*About this task*: Gather from the listing below each line that includes the word "center", and copy it.

--- START ---

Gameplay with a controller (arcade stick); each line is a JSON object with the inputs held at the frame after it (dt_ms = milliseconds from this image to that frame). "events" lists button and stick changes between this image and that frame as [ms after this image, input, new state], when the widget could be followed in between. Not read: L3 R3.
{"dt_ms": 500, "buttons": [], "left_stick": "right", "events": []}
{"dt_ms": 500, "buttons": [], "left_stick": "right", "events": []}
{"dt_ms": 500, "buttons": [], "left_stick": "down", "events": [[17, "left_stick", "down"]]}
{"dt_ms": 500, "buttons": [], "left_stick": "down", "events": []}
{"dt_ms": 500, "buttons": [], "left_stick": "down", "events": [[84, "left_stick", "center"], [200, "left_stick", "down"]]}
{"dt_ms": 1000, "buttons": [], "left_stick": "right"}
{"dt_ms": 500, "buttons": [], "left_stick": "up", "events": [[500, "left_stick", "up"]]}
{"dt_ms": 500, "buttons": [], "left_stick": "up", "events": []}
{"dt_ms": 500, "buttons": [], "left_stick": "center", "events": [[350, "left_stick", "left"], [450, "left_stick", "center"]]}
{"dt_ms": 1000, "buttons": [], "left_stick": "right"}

--- END ---

*Your solution*:
{"dt_ms": 500, "buttons": [], "left_stick": "down", "events": [[84, "left_stick", "center"], [200, "left_stick", "down"]]}
{"dt_ms": 500, "buttons": [], "left_stick": "center", "events": [[350, "left_stick", "left"], [450, "left_stick", "center"]]}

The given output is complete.